Lloyds Avenue: Approved, funded...still waiting

Ipswich Borough Council first proposed redeveloping Lloyds Avenue in December 2020. Nearly six years on, and five years after securing funding, it still cannot say when work will begin.

Lloyds Avenue: Approved, funded...still waiting
Cover image by Oliver Rouane-Williams

Walk under Lloyd's Arch today, and little has changed since the council first revealed its plans to improve it. In fact, the only thing that has changed is the goalposts.

It is a familiar occurrence in Ipswich, where regeneration promises have repeatedly taken longer, and delivered less, than residents were told to expect.

Six years, no spades in the ground

The story of the Lloyds Avenue redevelopment did not begin in 2024 when designs were revealed. It was named alongside Arras Square and Majors Corner in the Ipswich Investment Plan submitted to government by the Ipswich Town Deal Board in December 2020.

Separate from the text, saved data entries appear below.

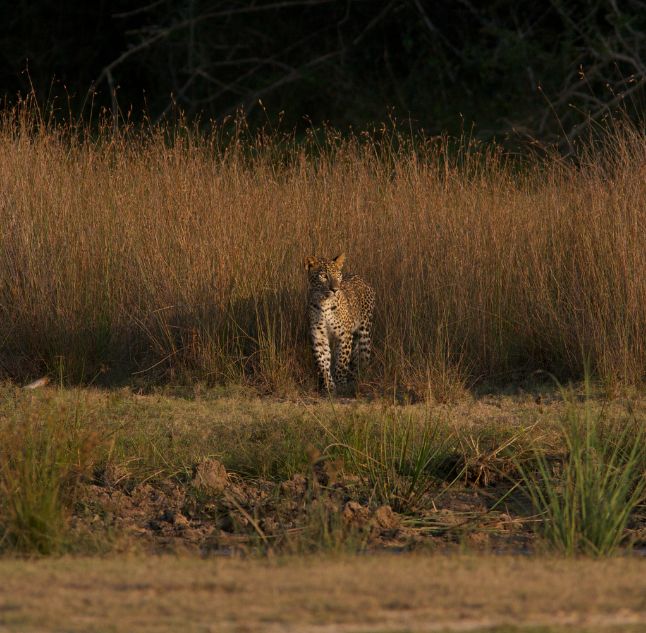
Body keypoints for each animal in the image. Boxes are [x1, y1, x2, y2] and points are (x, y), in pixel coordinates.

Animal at [304, 253, 375, 393]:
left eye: (337, 275)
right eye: (323, 276)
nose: (335, 289)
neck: (324, 303)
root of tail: (359, 277)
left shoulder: (344, 335)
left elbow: (342, 362)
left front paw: (341, 384)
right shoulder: (319, 337)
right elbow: (323, 363)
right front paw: (328, 387)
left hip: (365, 332)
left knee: (364, 356)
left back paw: (361, 378)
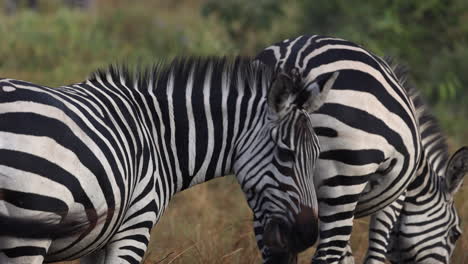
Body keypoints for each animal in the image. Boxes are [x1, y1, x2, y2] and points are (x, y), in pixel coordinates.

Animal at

Lloyd's Avenue arch in Ipswich town centre (Photo: Oliver Rouane-Williams/Ipswich.co.uk)

That bid, seeking nearly £29m across 12 projects, included a shared £3m public realm improvements project covering all three sites, with £1.5m requested from the Towns Fund and a further £1.5m committed by the council itself, conditional on that Towns Fund money being secured. Ipswich was awarded its Towns Fund allocation in 2021.

The council did not unveil concept designs specifically for the Lloyds Avenue scheme until July 2024. They ran a public consultation between Thursday, 5 September and Sunday, 29 September 2024. The scheme – now costed at £1.4m, and covering wider footways, new planters and landscaping, alongside a refurbished Lloyds Arch with digital screens and improved lighting – was approved by the Planning and Development Committee on Wednesday, 2 April 2025.

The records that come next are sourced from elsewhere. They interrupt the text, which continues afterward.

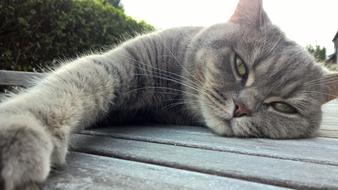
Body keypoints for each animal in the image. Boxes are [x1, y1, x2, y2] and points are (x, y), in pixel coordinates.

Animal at [0, 0, 338, 189]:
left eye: (283, 107)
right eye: (240, 66)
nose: (241, 108)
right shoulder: (121, 63)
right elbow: (73, 85)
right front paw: (18, 130)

The scheme did not pass without opposition – a small group of taxi drivers and disability campaigners warned that halving the rank from 21 to 11 spaces would leave elderly and disabled passengers struggling – but pass it did.

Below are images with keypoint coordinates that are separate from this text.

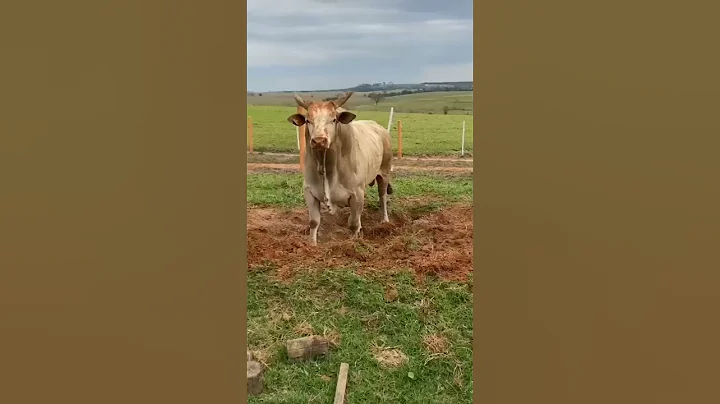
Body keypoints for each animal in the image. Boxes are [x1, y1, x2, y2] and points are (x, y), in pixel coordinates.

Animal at [286, 92, 394, 246]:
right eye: (308, 120)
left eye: (333, 119)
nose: (319, 140)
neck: (327, 166)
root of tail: (380, 128)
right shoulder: (309, 192)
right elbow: (314, 222)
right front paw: (312, 245)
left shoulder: (357, 194)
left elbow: (353, 223)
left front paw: (354, 243)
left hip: (384, 173)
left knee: (382, 197)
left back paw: (385, 220)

Construction was expected to begin late 2025, then at the beginning of 2026, but was delayed after issues were found with the substrate beneath the footpaths.

So when will work actually start?

The council says Suffolk Highways has now approved the scheme, allowing a contractor to fix its design and price and book road space to confirm start and finish dates. Once a start date is confirmed, works are expected to take around eight months.

The council also says the Traffic Regulation Order needed to formally implement the taxi rank changes will not be finalised until after the works are complete, meaning the argument that dominated 2025 will still not be settled when building work eventually begins.

The council has now had the funding to deliver this scheme for more than five years, yet it still cannot say when work will begin.

A pattern of underachievement

Lloyds Avenue has waited longer than most other stalled regeneration projects in Ipswich, but it is not an isolated case.

The council's Town Centre Greening project – originally the Ipswich Oasis scheme, first put forward in the December 2020 Towns Fund bid and promised as a "trailblazing" 5km green corridor with living walls and an "active mile" of exercise equipment – had, by August 2025, delivered little more than hanging baskets and some temporary planters near the Cardinal Wolsey statue. Underground utility problems on Princes Street and St Nicholas Street forced repeated design changes. Work on a scaled-back version finally began in February 2026, and while the planters we see today are a welcome improvement, they stop way short of what was originally envisioned.

The redevelopment of Arras Square, another project included in the Towns Fund vision, was first proposed in 2020, when the council appointed Erect Architecture to design the revamp. Following a delay and a public vote, the planning application for the redevelopment was submitted in May 2023. After several setbacks and costly design adjustments, work finally began in June 2026.

Ipswich Museum, meanwhile, has been closed since October 2022. Its reopening has slipped from 2025 to the end of 2026, and now to the first quarter of 2027, with costs rising from an original £8.7m to almost £12.4m after "unexpected challenges".

Ipswich Museum: Behind schedule, over budget, and...worth it?
We were invited inside Ipswich Museum on Wednesday, 18 March – six days before councillors are due to vote on whether to commit a further £492,625 to complete the project that has fallen way behind schedule.

The museum absorbed its setbacks through extra funding, spending its way to a finish line that keeps moving. Ipswich Oasis quietly shrank from a five-kilometre green corridor to a handful of planters and benches. Arras Square wasted hundreds of thousands of pounds going through multiple design and planning cycles before work finally began.

Lloyds Avenue, with funding secured over five years ago, is simply waiting. Whether that reflects ambition that outran planning, or planning that never quite caught up with ambition, the council is still unable to answer one simple question: when will work begin?

The bottom line

Lloyds Avenue has been funded since 2021 and approved since April 2025. Despite that, the council can't say when work will actually start. Other regeneration promises across town have faced similar delays, but none have waited quite this long with so little to show for it.

Ipswich Borough Council is to be abolished in 2028, and the redevelopment of Lloyds Avenue – funded and approved – faces the real possibility of outlasting the council that promised it some five years ago.